◆ YOUR OBJECTIVE: When you reproduce the listing, keep every word as it is and drop the pictures.

**** PROVIDED DATA ****

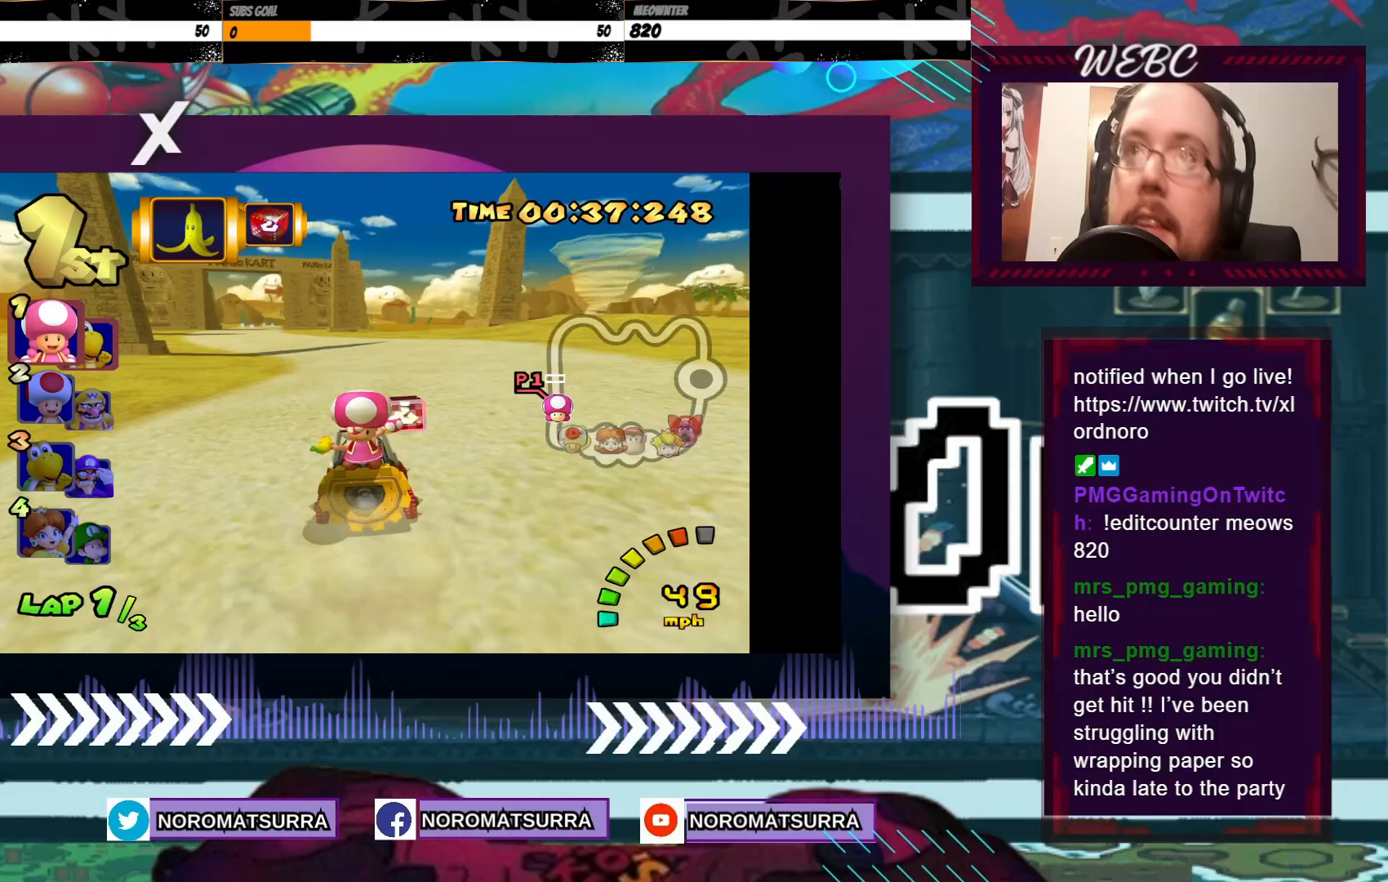
{"buttons": ["A"], "left_stick": "center", "events": [[150, "left_stick", "center"], [300, "left_stick", "left"], [500, "left_stick", "center"]]}
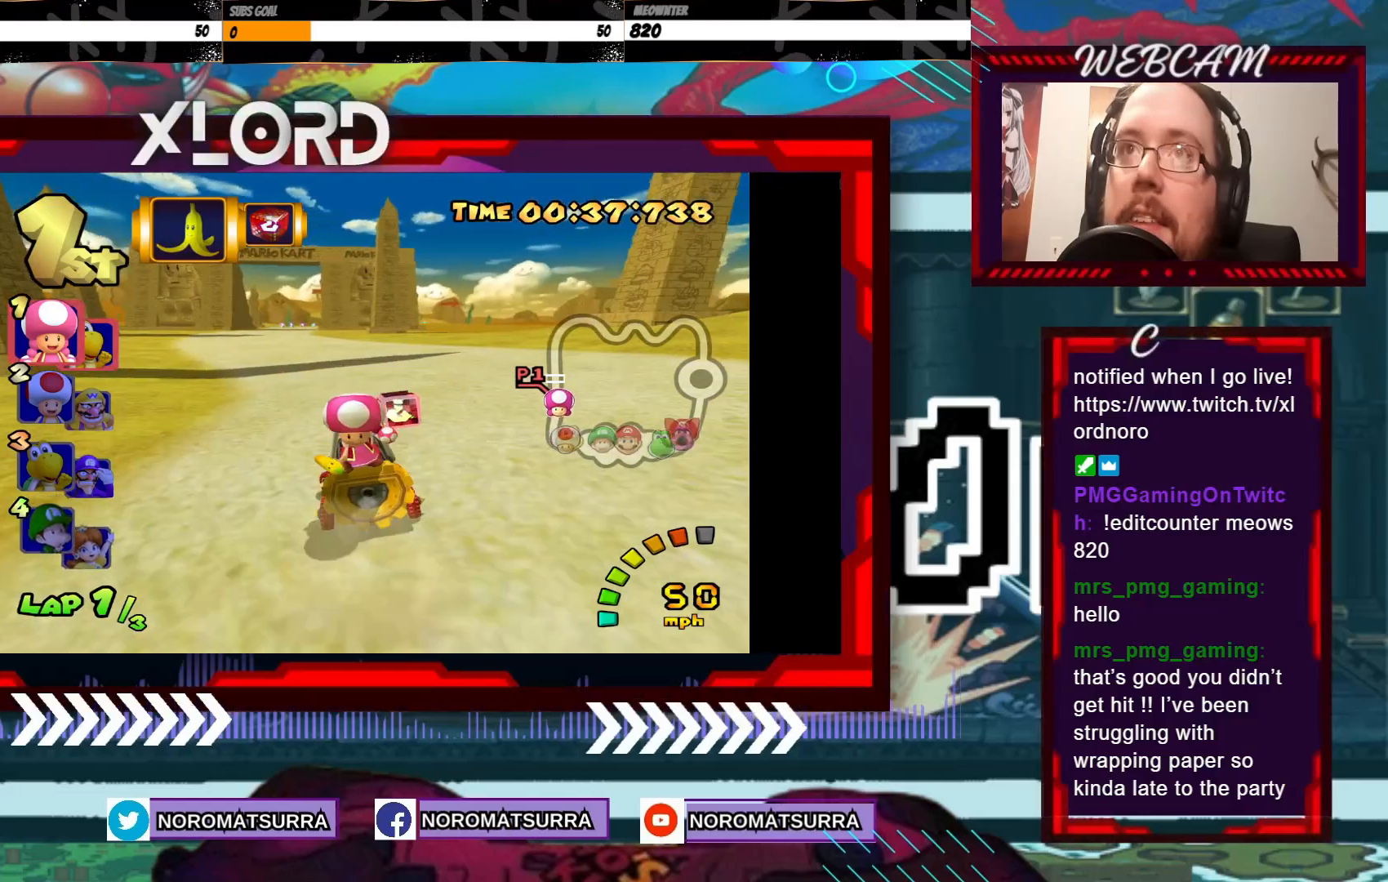
{"buttons": ["A"], "left_stick": "center", "events": [[300, "left_stick", "left"], [483, "left_stick", "center"]]}
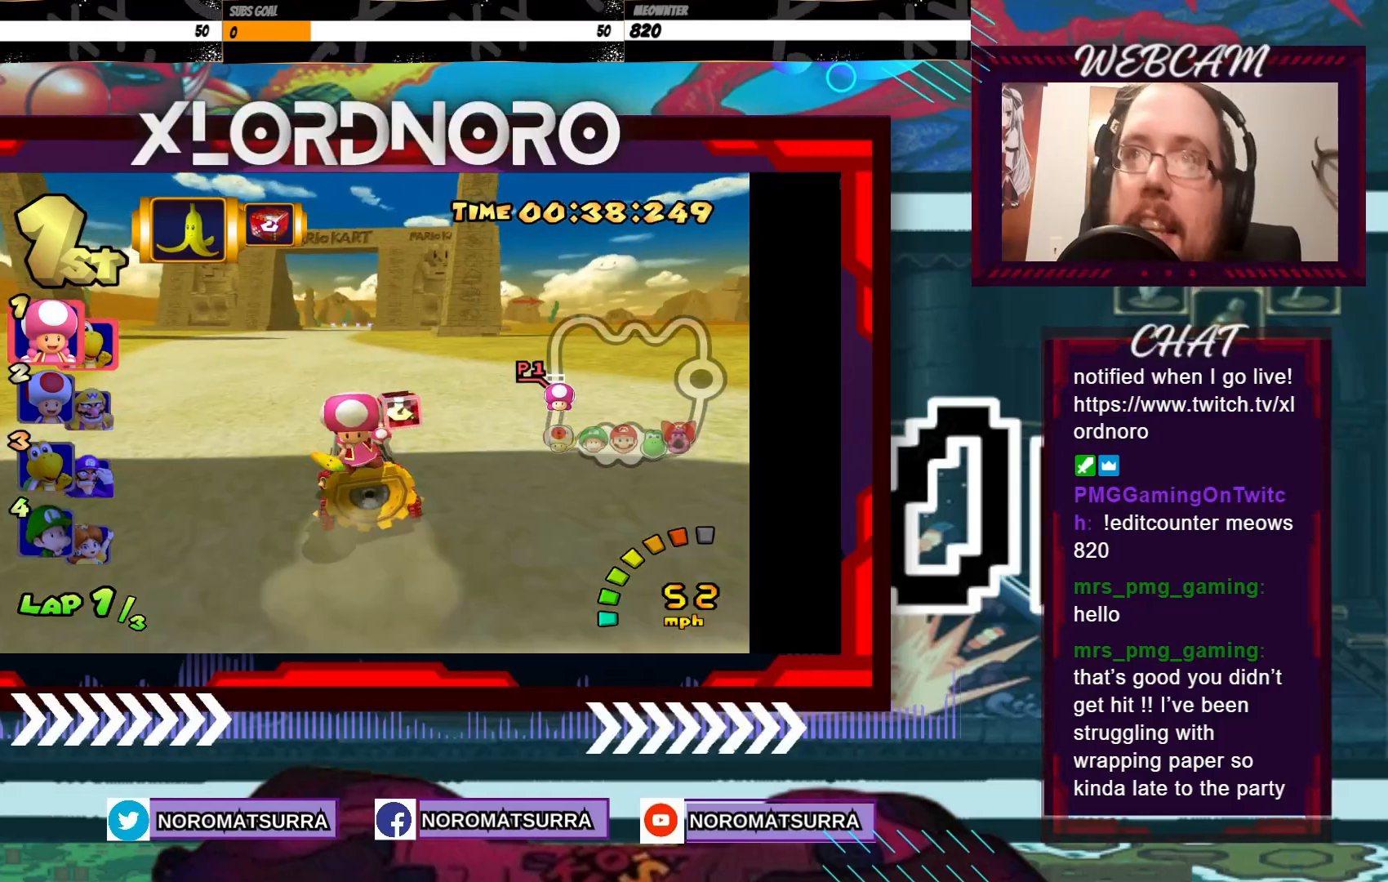
{"buttons": ["A"], "left_stick": "center", "events": []}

****

◆ RESPONSE AREA:
{"buttons": ["A"], "left_stick": "center", "events": [[150, "left_stick", "center"], [300, "left_stick", "left"], [500, "left_stick", "center"]]}
{"buttons": ["A"], "left_stick": "center", "events": [[300, "left_stick", "left"], [483, "left_stick", "center"]]}
{"buttons": ["A"], "left_stick": "center", "events": []}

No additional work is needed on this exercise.